The story so far.

Born and raised in a tiny town in the central North Island, I grew up in a valley thinking the world was only as big and far as I could see.

I quickly showed a passion for the written word and my competitive nature saw me race ahead of my class in matters of the English language; only to expose myself too soon to what was going on behind the hills that sheltered me.

The early interest I’d had in performing, in writing, being on television and becoming a model was snuffed out when crippling anxiety moved in. At seven years old, I developed an auto-immune condition that affected my skin; made me different and forced me to hide.

My life became driven by fear, and now, with my new skin condition, a fear of being seen was top of the list.

My entire life was dictated by my condition; changing my hopes and dreams for the future, and shaping every decision I made.

By the time I was a young adult, I had learned how to hide myself; how to keep people at arm’s length, how to let go of my dreams, how to be quiet, how to lower my expectations and how to live in a state of constant fear - fear of not ever being able to live a fulfilling life, and fear of being found out as the monster I perceived myself to be.

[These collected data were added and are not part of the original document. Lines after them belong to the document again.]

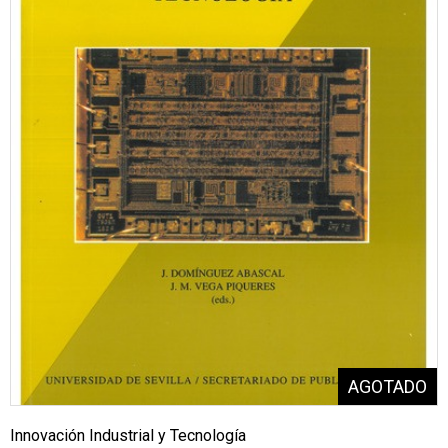
Innovación Industrial y Tecnología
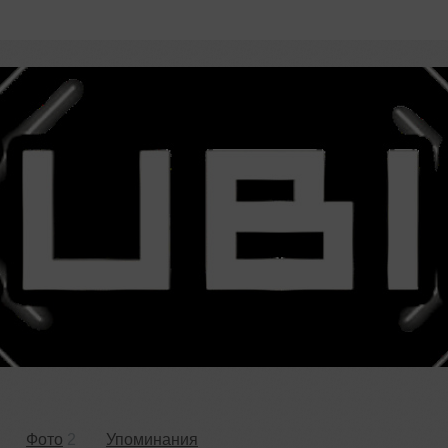
Фото
2
Упоминания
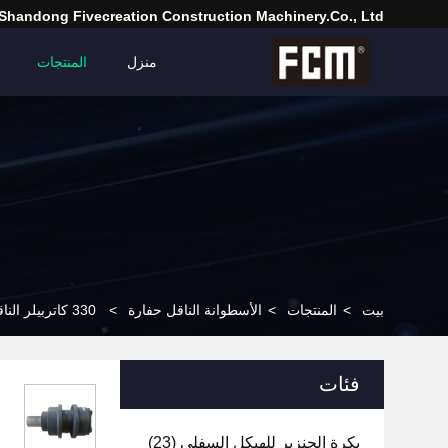
Shandong Fivecreation Construction Machinery.Co., Ltd.
منزل
المنتجات
بيت
>
المنتجات
>
الأسطوانة الناقل حفارة
>
330 كاتربيلر الناقل الأسطوانة القياسية الحجم أجزاء حفارة الهيكل السفلي
فئات
بكرة الجنزير للهيكل السفلي
(23)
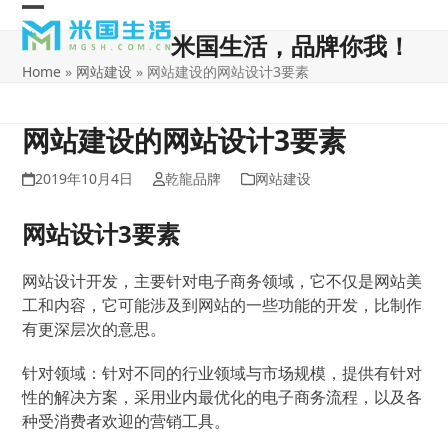
Skip
Open
Close
to
米国生活，品牌你我！
content
mobile
mobile
Home
»
网站建设
»
网站建设的网站设计3要素
menu
menu
网站建设的网站设计3要素
2019年10月4日
乾龍品牌
网站建设
网站设计3要素
网站设计开发，主要针对电子商务领域，它不仅是网站美
工和内容，它可能涉及到网站的一些功能的开发，比制作
有更深层次的意思。
针对领域：针对不同的行业领域与市场规模，提供有针对
性的解决方案，采用业内最优化的电子商务流程，以及各
种受消费者欢迎的营销工具。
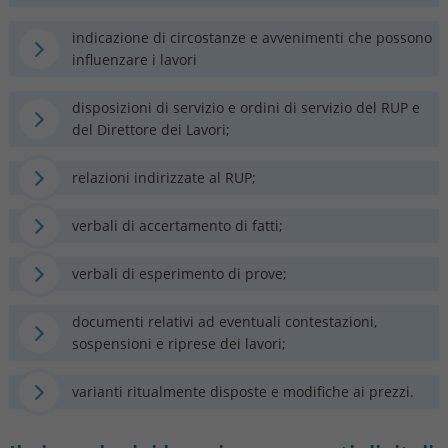
indicazione di circostanze e avvenimenti che possono
influenzare i lavori
disposizioni di servizio e ordini di servizio del RUP e
del Direttore dei Lavori;
relazioni indirizzate al RUP;
verbali di accertamento di fatti;
verbali di esperimento di prove;
documenti relativi ad eventuali contestazioni,
sospensioni e riprese dei lavori;
varianti ritualmente disposte e modifiche ai prezzi.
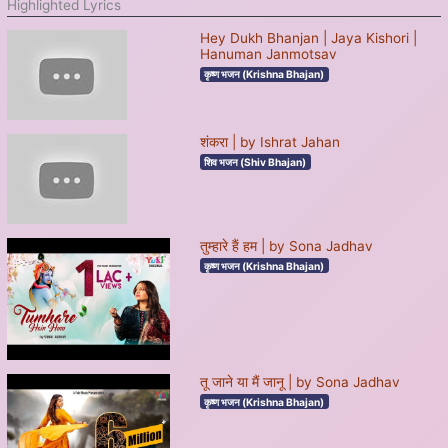
Highlighted Lyrics
Hey Dukh Bhanjan | Jaya Kishori |
Hanuman Janmotsav
कृष्ण भजन (Krishna Bhajan)
शंकरा | by Ishrat Jahan
शिव भजन (Shiv Bhajan)
तुम्हारे हैं हम | by Sona Jadhav
कृष्ण भजन (Krishna Bhajan)
तू जाने या मैं जानू | by Sona Jadhav
कृष्ण भजन (Krishna Bhajan)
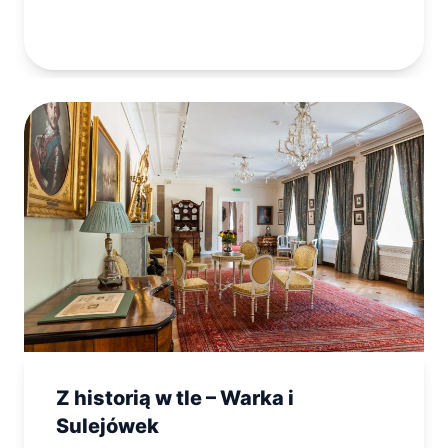
Z historią w tle – Warka i
Sulejówek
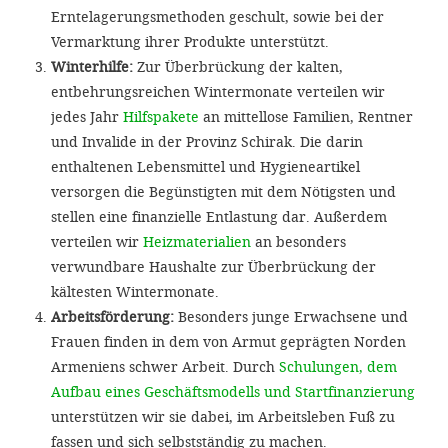
Erntelagerungsmethoden geschult, sowie bei der
Vermarktung ihrer Produkte unterstützt.
Winterhilfe:
Zur Überbrückung der kalten,
entbehrungsreichen Wintermonate verteilen wir
jedes Jahr
Hilfspakete
an mittellose Familien, Rentner
und Invalide in der Provinz Schirak. Die darin
enthaltenen Lebensmittel und Hygieneartikel
versorgen die Begünstigten mit dem Nötigsten und
stellen eine finanzielle Entlastung dar. Außerdem
verteilen wir
Heizmaterialien
an besonders
verwundbare Haushalte zur Überbrückung der
kältesten Wintermonate.
Arbeitsförderung:
Besonders junge Erwachsene und
Frauen finden in dem von Armut geprägten Norden
Armeniens schwer Arbeit. Durch
Schulungen, dem
Aufbau eines Geschäftsmodells und Startfinanzierung
unterstützen wir sie dabei, im Arbeitsleben Fuß zu
fassen und sich selbstständig zu machen.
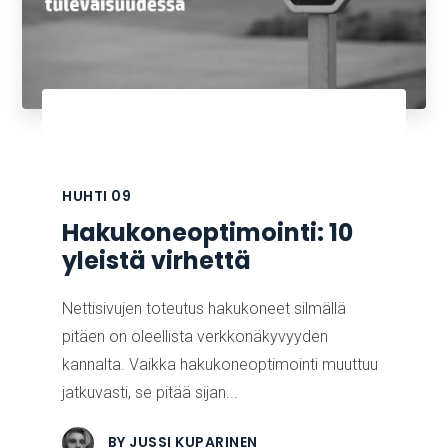
HUHTI
09
Hakukoneoptimointi: 10
yleistä virhettä
Nettisivujen toteutus hakukoneet silmällä
pitäen on oleellista verkkonäkyvyyden
kannalta. Vaikka hakukoneoptimointi muuttuu
jatkuvasti, se pitää sijan...
BY
JUSSI KUPARINEN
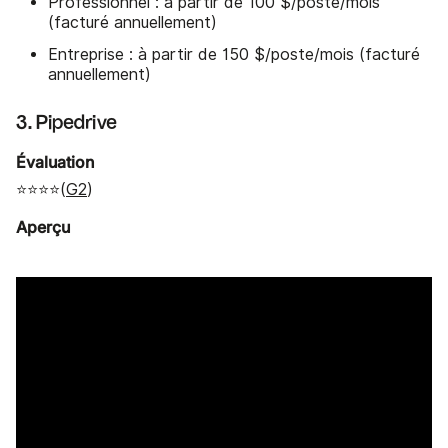
Professionnel : à partir de 100 $/poste/mois
(facturé annuellement)
Entreprise : à partir de 150 $/poste/mois (facturé
annuellement)
3. Pipedrive
Évaluation
⭐⭐⭐⭐(
G2
)
Aperçu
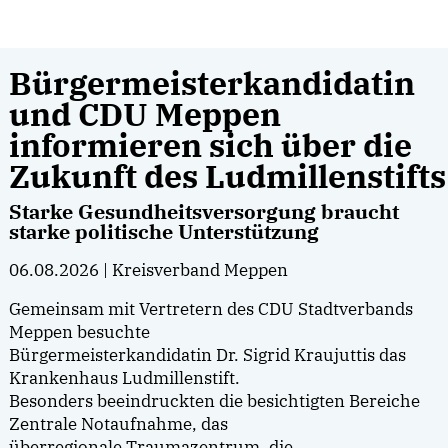
Bürgermeisterkandidatin
und CDU Meppen
informieren sich über die
Zukunft des Ludmillenstifts
Starke Gesundheitsversorgung braucht
starke politische Unterstützung
06.08.2026
| Kreisverband Meppen
Gemeinsam mit Vertretern des CDU Stadtverbands
Meppen besuchte
Bürgermeisterkandidatin Dr. Sigrid Kraujuttis das
Krankenhaus Ludmillenstift.
Besonders beeindruckten die besichtigten Bereiche
Zentrale Notaufnahme, das
überregionale Traumazentrum, die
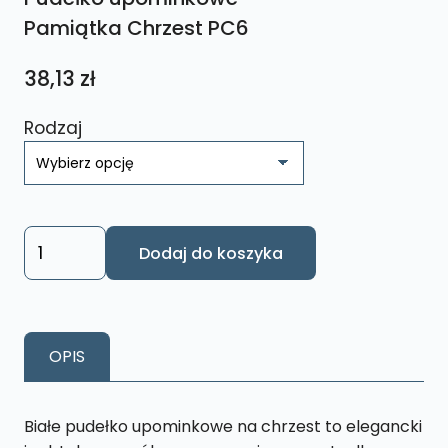
Pamiątka Chrzest PC6
38,13
zł
Rodzaj
ilość
Dodaj do koszyka
Pudełko
upominkowe
Pamiątka
Chrzest
OPIS
PC6
Białe pudełko upominkowe na chrzest to elegancki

I settled in every area. I felt lucky to get the bare minimum, believing it was all I deserved. Until one day, when I received the ultimate rejection, the thing I’d been so afraid of for so long. I was being set adrift into a new life as a single mother, and at first, the fear was overwhelming. I felt doomed. All my fears and ugly thoughts came to the surface and I took them as gospel.

As I stared down the rest of my life, I realised it was an opportunity.

A second chance, to live the life I had always wanted; to let go of the past mistakes and hurt and fear and leap into the unknown with a new curiosity and compassion for myself.

I was getting a do-over. And as scary as it might feel, I was finally ready to live the bolder, bigger life I had always deserved.